Om het e-mailverkeer te beveiligen zal de onderneming mogelijk gebruik willen maken van encryptie. Dikwijls zal de keuze vallen op asymmetrische encryptie, waarbij gebruik wordt gemaakt van een combinatie van een geheime en een openbare sleutel. Daarbij is dan ook nog een certificaat vereist dat het desbetreffende sleutelpaar verbindt aan de gebruiker ervan. Daarover zal een overeenkomst moeten worden afgesloten met een ‘certificate authority’ ofwel certificaatdienstverlener. In de desbetreffende overeenkomst zullen afspraken moeten worden gemaakt over procedures rond uitgifte, verlenging en intrekking van certificaten.

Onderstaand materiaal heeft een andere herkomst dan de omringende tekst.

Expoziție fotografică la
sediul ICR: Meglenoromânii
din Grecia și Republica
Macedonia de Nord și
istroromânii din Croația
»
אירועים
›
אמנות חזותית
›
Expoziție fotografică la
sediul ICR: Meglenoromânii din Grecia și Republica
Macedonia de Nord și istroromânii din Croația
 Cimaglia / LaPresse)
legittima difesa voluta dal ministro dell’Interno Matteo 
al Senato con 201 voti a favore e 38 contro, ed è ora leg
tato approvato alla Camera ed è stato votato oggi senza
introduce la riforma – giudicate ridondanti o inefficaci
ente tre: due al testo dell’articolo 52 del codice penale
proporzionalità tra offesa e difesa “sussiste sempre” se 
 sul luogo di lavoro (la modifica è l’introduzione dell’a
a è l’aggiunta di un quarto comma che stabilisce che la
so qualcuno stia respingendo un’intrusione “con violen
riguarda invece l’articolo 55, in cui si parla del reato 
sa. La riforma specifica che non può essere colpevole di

Als het e-mailverkeer écht bedrijfskritisch is, bestaat mogelijk behoefte aan aanvullende diensten. Daarbij valt bijvoorbeeld te denken ’timestamping’, waarbij tijdstip van verzending en ontvangst worden vastgelegd, of aan archiveringsdiensten. Ook over die diensten zal moeten worden gecontracteerd.
Ten slotte moeten gebruikers natuurlijk e-mail kunnen versturen en ontvangen: er moet dus ‘mailclient’-software zijn. Daarover zal een contract moeten worden opgemaakt met een softwareleverancier.

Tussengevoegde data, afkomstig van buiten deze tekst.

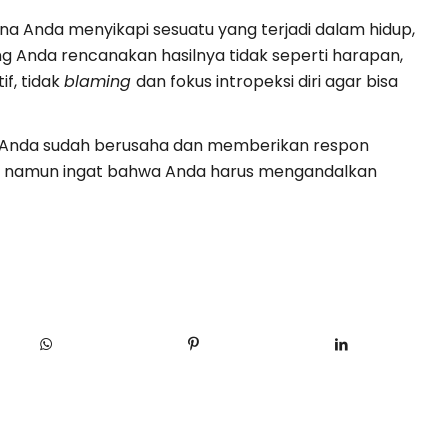
na Anda menyikapi sesuatu yang terjadi dalam hidup,
yang Anda rencanakan hasilnya tidak seperti harapan,
f, tidak
blaming
dan fokus intropeksi diri agar bisa
 Anda sudah berusaha dan memberikan respon
dup, namun ingat bahwa Anda harus mengandalkan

Al met al een versnipperde contractuele situatie. Dat kan ook niet echt anders, want uit het voorgaande blijkt dat de feitelijke situatie versnipperd is: de e-maildienst bestaat uit veel onderdelen die veelal door verschillende leveranciers worden geleverd. En het is nu eenmaal niet mogelijk om een eenvoudig contract te maken voor een ingewikkelde situatie. Belangrijke vraag is wel of die versnipperde situatie aanvaardbaar is voor een bedrijfskritische toepassing. Het lijkt mij van niet. Misschien dat de ‘hosted mail services’ een stap in de goede richting zijn: één leverancier die de klant veel uit handen neemt en die, mag je aannemen, op zijn prestaties aanspreekbaar is.
Totdat de feitelijke situatie minder versnipperd is, doen bedrijfsjuristen er goed aan eens te gaan puzzelen om zo in kaart te brengen hoe de bedrijfskritische e-mail van hun onderneming contractueel is geregeld.
Joost Linnemann is advocaat bij Kennedy van der Laan in Amsterdam en behartigt de IT-belangen en het elektronisch zakendoen van grote multinationals.